- **Exercise objective**
Determine how many lines in the records include "kryterium". Write the number and nothing more.

- **Data section**
━━━━━━━━━━━━━━━━━━━━━━━━━━━━━━

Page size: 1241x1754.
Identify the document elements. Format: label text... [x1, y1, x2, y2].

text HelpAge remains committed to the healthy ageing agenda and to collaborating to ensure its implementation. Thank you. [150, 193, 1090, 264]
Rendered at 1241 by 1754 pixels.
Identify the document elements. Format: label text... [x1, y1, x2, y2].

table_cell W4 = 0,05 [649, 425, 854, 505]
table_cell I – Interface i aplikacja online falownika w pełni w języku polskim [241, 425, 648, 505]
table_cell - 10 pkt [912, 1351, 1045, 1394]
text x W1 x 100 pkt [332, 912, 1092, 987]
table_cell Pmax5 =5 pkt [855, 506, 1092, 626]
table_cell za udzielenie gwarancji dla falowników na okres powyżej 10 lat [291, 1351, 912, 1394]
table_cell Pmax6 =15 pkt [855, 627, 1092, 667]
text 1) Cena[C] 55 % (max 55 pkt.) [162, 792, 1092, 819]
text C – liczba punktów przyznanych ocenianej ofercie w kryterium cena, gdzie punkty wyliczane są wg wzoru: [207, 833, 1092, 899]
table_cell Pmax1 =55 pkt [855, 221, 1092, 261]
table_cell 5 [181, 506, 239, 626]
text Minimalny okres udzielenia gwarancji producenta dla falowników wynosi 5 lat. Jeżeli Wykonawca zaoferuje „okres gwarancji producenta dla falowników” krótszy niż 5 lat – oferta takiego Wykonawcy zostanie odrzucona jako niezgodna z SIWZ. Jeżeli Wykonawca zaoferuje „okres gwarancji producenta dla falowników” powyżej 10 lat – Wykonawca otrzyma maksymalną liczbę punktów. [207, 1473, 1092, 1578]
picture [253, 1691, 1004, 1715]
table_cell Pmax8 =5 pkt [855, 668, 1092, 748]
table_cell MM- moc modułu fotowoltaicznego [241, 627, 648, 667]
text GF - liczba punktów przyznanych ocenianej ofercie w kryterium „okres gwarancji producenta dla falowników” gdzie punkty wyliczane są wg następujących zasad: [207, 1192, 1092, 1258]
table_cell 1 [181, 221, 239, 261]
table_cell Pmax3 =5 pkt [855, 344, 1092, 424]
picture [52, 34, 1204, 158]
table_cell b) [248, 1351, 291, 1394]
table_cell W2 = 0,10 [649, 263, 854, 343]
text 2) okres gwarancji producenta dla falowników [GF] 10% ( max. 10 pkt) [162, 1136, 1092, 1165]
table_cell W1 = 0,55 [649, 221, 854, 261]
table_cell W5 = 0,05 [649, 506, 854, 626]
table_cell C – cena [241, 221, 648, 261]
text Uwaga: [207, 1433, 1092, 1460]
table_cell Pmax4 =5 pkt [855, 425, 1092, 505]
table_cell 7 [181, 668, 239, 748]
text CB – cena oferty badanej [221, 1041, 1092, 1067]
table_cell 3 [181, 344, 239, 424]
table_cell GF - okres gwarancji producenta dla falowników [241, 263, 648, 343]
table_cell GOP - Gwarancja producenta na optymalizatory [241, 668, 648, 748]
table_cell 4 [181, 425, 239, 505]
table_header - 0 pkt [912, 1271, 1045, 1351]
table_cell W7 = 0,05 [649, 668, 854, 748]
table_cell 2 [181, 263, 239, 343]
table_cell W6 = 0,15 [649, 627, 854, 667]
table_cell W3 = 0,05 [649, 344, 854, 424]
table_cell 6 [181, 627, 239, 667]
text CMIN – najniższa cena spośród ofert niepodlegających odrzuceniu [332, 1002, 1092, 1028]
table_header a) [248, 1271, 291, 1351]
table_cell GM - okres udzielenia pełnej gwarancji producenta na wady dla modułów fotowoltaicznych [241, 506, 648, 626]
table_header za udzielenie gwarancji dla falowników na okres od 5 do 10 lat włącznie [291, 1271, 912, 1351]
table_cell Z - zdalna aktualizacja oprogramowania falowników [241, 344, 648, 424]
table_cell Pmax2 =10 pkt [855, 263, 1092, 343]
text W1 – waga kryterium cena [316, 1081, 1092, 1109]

━━━━━━━━━━━━━━━━━━━━━━━━━━━━━━

- **Task answer**
3